Though the only link I could find (above) to this essay on-line is kind of squirrelly in layout, I strongly recommend that people read it rather than merely relying on my own abbreviated and filtered version of it. The object at this point is not to agree or disagree with Rich — though it will be difficult for people to resist this kind of inferential exercise. The object, initially, is to understand Rich’s thesis on Compulsory Heterosexuality as she meant it — to accurately and more or less comprehensively understand he concept.
The reason I ask folks to suspend judgement and focus on an accurate apprehension of the idea is that this is not the end point, but the beginning, and when we refer to Compulsory Heterosexuality as this progresses, the purpose will be to refer to the concept as part of a larger discussion. We need not agree with Rich, but with each other on what she meant.

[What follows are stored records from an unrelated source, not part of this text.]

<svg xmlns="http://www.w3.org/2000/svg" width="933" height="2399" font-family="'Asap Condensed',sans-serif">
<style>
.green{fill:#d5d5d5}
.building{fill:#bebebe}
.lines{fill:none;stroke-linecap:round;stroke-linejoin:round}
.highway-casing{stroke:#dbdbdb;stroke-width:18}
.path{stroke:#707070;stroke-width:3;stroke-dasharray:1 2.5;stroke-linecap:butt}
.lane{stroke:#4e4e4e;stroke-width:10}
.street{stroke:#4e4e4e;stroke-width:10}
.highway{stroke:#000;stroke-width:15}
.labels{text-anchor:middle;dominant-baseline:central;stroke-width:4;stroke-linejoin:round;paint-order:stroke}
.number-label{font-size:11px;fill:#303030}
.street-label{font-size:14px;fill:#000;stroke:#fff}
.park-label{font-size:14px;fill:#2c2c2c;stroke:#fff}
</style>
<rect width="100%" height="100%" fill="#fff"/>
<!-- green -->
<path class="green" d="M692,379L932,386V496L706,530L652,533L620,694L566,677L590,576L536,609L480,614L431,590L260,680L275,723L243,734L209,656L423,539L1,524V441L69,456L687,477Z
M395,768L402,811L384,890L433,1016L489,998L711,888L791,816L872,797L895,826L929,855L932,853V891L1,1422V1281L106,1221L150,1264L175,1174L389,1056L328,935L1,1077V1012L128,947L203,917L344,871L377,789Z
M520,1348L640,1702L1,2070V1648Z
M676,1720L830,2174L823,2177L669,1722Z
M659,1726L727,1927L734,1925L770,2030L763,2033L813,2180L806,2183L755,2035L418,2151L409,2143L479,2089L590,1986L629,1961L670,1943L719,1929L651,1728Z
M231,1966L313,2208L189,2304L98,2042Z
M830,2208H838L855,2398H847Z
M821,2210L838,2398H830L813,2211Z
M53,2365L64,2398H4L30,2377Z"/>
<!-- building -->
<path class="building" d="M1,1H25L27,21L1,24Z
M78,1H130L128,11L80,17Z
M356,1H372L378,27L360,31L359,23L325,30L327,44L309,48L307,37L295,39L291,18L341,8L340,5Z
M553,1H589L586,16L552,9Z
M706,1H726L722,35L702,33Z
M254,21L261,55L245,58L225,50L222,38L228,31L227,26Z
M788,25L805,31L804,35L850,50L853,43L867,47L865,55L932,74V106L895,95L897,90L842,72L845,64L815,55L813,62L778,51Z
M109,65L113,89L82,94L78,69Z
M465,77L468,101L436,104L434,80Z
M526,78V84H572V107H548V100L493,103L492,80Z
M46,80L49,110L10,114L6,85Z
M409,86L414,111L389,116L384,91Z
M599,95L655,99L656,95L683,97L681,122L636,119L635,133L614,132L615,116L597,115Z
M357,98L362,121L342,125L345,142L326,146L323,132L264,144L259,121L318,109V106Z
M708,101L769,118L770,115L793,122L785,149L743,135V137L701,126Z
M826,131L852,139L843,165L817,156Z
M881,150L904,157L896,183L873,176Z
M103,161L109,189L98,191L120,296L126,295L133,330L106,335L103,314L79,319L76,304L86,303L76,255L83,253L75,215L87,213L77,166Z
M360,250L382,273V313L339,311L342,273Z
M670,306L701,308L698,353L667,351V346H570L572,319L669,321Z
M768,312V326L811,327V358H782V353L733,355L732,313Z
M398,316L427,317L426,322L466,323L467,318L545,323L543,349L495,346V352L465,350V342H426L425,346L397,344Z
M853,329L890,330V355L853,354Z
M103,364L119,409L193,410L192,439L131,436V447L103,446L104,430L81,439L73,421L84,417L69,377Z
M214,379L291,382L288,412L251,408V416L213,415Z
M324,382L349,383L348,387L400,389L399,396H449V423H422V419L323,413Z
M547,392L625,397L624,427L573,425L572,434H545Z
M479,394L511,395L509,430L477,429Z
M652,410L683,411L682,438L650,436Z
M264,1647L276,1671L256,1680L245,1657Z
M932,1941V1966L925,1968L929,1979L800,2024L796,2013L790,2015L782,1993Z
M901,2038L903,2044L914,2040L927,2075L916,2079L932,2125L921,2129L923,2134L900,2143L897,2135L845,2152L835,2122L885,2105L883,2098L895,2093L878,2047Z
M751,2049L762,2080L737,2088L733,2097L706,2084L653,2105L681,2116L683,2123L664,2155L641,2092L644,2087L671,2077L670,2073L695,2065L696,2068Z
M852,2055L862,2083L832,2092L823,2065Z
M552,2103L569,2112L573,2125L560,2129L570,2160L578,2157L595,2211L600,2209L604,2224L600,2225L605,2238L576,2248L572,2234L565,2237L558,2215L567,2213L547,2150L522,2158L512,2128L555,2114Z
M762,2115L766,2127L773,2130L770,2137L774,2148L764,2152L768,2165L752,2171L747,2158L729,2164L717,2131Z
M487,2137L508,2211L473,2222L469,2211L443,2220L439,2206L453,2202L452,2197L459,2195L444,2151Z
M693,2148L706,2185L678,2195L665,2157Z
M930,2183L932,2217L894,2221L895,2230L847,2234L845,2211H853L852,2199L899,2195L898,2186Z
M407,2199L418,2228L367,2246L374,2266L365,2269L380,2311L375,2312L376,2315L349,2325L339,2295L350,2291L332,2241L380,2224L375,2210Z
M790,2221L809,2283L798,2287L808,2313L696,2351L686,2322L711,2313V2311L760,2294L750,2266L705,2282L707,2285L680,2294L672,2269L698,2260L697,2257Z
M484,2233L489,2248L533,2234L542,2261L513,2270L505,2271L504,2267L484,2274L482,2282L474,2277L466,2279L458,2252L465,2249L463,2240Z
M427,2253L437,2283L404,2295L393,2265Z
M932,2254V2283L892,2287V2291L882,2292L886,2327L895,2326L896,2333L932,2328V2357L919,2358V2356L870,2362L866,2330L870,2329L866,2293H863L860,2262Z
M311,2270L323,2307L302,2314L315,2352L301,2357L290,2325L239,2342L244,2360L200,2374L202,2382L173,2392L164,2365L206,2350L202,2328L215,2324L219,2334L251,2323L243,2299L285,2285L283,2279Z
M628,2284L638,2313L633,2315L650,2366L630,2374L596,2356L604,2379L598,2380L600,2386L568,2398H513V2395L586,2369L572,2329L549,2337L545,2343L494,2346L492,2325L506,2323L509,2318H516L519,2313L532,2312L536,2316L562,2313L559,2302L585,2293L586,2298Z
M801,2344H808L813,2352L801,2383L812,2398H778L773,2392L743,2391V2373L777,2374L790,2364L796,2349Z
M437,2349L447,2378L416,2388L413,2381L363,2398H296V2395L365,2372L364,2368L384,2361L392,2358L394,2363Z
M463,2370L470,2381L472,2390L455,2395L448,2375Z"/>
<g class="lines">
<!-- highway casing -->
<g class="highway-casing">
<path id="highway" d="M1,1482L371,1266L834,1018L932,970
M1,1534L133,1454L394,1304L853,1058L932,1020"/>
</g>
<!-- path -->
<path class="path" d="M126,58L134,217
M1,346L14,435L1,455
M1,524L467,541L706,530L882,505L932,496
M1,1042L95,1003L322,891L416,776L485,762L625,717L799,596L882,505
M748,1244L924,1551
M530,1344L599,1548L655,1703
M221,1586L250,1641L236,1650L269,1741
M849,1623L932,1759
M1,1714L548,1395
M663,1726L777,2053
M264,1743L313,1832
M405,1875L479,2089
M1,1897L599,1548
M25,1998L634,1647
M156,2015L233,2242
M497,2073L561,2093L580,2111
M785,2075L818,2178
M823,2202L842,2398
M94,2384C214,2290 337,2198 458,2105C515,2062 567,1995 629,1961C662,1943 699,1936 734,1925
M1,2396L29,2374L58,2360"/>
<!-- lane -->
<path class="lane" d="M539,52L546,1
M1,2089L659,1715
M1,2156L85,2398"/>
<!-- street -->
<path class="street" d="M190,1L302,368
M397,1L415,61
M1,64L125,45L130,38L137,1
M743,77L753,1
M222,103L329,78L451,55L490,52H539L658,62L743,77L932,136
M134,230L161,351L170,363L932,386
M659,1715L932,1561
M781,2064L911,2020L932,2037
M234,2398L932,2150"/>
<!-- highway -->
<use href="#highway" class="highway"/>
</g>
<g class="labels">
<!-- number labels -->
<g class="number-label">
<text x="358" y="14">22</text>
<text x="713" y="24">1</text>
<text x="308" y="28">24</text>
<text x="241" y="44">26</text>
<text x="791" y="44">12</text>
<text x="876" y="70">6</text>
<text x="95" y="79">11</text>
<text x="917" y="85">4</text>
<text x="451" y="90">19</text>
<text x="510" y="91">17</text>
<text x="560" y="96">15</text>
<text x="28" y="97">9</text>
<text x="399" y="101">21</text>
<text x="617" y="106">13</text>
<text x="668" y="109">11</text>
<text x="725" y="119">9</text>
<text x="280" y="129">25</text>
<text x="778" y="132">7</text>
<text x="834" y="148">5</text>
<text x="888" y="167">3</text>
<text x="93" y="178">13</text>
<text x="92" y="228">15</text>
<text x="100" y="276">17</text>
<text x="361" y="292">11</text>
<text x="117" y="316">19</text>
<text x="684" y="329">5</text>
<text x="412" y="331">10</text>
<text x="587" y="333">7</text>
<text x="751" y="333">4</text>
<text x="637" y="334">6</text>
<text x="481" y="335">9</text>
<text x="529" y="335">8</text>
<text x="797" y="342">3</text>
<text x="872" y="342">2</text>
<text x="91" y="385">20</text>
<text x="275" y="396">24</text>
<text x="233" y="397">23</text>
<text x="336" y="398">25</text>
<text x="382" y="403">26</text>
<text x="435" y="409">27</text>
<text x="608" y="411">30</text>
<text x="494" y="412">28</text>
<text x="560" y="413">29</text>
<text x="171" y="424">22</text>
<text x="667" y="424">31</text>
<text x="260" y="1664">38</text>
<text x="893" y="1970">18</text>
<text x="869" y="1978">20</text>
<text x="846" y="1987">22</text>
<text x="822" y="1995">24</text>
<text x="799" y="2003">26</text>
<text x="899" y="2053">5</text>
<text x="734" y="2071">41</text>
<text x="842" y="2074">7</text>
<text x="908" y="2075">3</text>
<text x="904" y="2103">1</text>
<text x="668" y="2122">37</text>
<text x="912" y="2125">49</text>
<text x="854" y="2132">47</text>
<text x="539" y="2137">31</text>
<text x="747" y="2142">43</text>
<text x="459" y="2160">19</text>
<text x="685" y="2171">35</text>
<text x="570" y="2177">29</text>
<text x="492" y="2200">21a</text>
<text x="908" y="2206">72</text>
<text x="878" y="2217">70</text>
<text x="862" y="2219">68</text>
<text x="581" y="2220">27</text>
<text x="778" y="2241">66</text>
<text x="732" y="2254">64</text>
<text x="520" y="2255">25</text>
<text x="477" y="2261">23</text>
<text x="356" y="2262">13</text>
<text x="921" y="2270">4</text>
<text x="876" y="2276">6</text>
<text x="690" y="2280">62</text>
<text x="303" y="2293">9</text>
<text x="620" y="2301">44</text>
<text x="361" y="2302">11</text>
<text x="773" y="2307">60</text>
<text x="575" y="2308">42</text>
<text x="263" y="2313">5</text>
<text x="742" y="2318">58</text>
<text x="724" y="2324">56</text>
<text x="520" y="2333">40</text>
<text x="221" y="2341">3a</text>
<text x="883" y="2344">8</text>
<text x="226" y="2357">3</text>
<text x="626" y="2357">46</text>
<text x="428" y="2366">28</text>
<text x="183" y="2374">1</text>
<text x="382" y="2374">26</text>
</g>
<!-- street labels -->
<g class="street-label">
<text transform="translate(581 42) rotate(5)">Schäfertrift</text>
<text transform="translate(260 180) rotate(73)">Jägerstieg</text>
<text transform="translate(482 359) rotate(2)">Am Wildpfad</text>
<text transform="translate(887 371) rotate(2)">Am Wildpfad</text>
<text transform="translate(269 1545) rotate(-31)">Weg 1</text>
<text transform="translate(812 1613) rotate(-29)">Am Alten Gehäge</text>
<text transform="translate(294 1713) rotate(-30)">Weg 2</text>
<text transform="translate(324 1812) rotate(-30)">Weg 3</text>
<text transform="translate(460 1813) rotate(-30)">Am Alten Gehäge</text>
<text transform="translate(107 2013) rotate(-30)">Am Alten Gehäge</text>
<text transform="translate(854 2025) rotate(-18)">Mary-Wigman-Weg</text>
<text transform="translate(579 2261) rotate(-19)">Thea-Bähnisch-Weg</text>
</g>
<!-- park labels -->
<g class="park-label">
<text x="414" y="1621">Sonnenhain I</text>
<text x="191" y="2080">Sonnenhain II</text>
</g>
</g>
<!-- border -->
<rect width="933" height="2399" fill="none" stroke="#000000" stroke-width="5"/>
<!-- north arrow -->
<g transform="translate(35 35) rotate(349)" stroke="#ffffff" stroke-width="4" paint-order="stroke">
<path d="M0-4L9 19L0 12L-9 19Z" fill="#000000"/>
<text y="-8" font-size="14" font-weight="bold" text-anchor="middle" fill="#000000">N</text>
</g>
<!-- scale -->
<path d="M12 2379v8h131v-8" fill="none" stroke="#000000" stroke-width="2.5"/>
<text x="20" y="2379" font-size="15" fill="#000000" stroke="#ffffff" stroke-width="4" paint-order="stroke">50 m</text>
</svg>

Here are a few questions that may be helpful in looking at this. In answering them, do not seek your answers in inference, but directly from the text:
(1) Rich calls “heterosexuality itself… a beachhead for male dominance.” Is she saying that sexual activity between men and women is the problem? This accusation is frequently aimed at her.
(2) Can you briefly summarize Rich’s thoughts on the con struction of “romantic love”?
(3) Can you briefly summarize Rich’s thoughts on homosexual relationships that “mirror” heterosexual “norms”?
(4) Rich refers to the fact that women are not merely sexually segregated in the workplace by their inferior pay, but that even when women could be hired for less than men in certain traditionally male jobs, they are still excluded. This suggests that there ism ore than economics and class at work here. She then refers to “‘sexualization of the woman’ [as] part of the job.” What does that mean? Find specific examples in the text, and think of specific examples in your own experience.
(5) What does she mean by “lesbian continuum”?